Chapter 19 Causal Relationships

Timer series and regional patterns are associative statements not causal statements.

Leading indicator doesn’t mean it causes the other variables to move.

Similarly, being a southern country doesn’t cause the country to have a lower economic performance.

19.1 Elasticities

Elasticity is a concept used in economics to understand the relative changes between two variables. In the case of price elasticity of demand, it measures how the quantity demanded of a good changes in response to a change in the good’s price.

# Load required libraries
library(quantmod)
library(dplyr)

# Get commodity price data from World Bank (Example: Crude Oil prices)
# Note: You need to find the right symbol or provide a direct URL to download the data.
oil_data <- getSymbols("Crude Oil (petroleum); Dubai Fateh", src = "FRED")

Here we can calculate the price elasticity of demand, which is the percentage change in quantity demanded divided by the percentage change in price. We would need data on quantity as well, which might need to be sourced from a different provider.

19.2 Multipliers

In macroeconomics, multipliers refer to the effect an initial change in a specific input, such as government spending or tax rates, has on output.

A classic example is the government spending multiplier, which measures the change in aggregate output (GDP) due to an initial change in government spending.

# Get GDP and Government Spending data
gdp <- getSymbols("GDP", src = "FRED")
gov_spending <- getSymbols("W068RCQ027SBEA", src = "FRED") # symbol for Real federal government consumption expenditures and gross investment

# Create a lagged version of the spending data
gov_spending_lag <- lag(gov_spending, 1)

# Run a simple regression to estimate the multiplier
model <- lm(gdp ~ gov_spending + gov_spending_lag)

# Print the estimated government spending multiplier
summary(model)$coefficients[2, 1]

This gives us an estimate of the government spending multiplier, which tells us how much GDP is expected to change in response to a one-unit change in government spending.

Remember, when using these measures, always consider the underlying assumptions and the economic context. Both elasticity and multiplier values can vary significantly depending on the specifics of the situation and the timeframe being considered.

19.3 Causality

Both multipliers and elasticities are causal concepts in the sense that they measure the effect of a change in one variable (the cause) on another variable (the outcome).

However, establishing causal relationships from observational data is challenging and relies on several assumptions:

  1. Stable Unit Treatment Value Assumption (SUTVA): This assumption implies that there is no interference between units (i.e., the treatment on one unit does not affect the outcome on another unit) and that for each unit, there are potential outcomes for each level of treatment.

  2. Unconfoundedness or Ignorability: This assumption suggests that assignment to the treatment is independent of the potential outcomes, given a set of observed variables. In the context of the examples, this would mean that changes in the treatment variables (oil prices in the first example and government spending in the second) are not systematically related to other unobserved factors that could also be affecting the outcomes (demand for oil and GDP, respectively).

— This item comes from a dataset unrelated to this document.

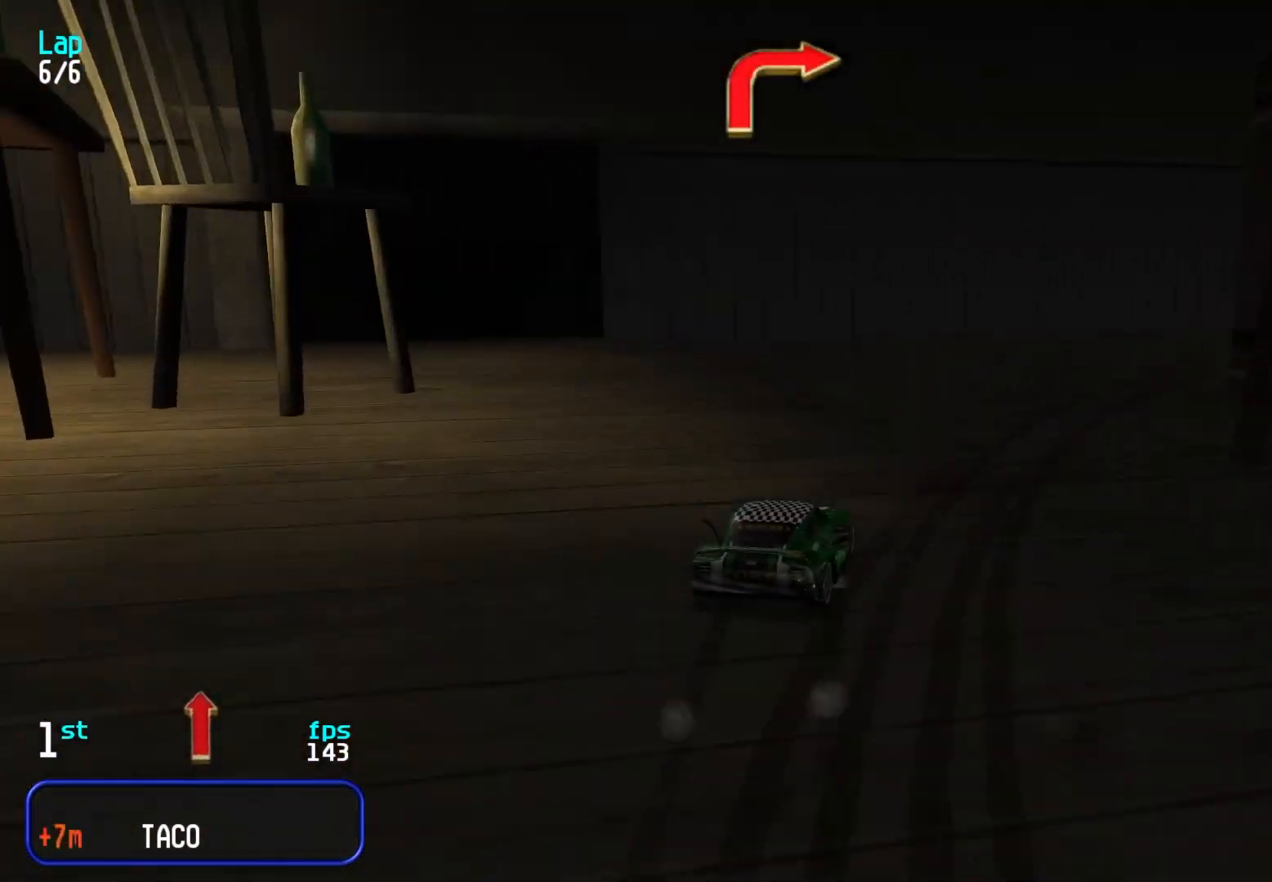
{"keys": ["up"], "events": [[67, "up", "up"], [217, "up", "down"], [483, "right", "up"]]}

  3. Exogeneity: The changes in the independent variable are not influenced by changes in the dependent variable.

In the two examples provided:

  • In the elasticity example, we implicitly assume that changes in oil prices are not influenced by changes in oil demand (which is typically not true in real-world situations). In reality, supply and demand factors often interact in a complex way to determine oil prices, so isolating a causal effect in this way can be challenging.

  • In the multiplier example, we assume that changes in government spending are not influenced by changes in GDP (or are sufficiently controlled by including lagged spending in the regression). In reality, government spending decisions are often influenced by the state of the economy, and this reverse causality can confound our estimates.

These assumptions highlight why careful experimental or quasi-experimental design is important when trying to estimate causal relationships in economics, and why the results from such simple analyses should be interpreted with caution. In practice, economists often use more sophisticated techniques such as instrumental variables, difference-in-differences, or regression discontinuity designs to try to get around these issues and identify causal effects.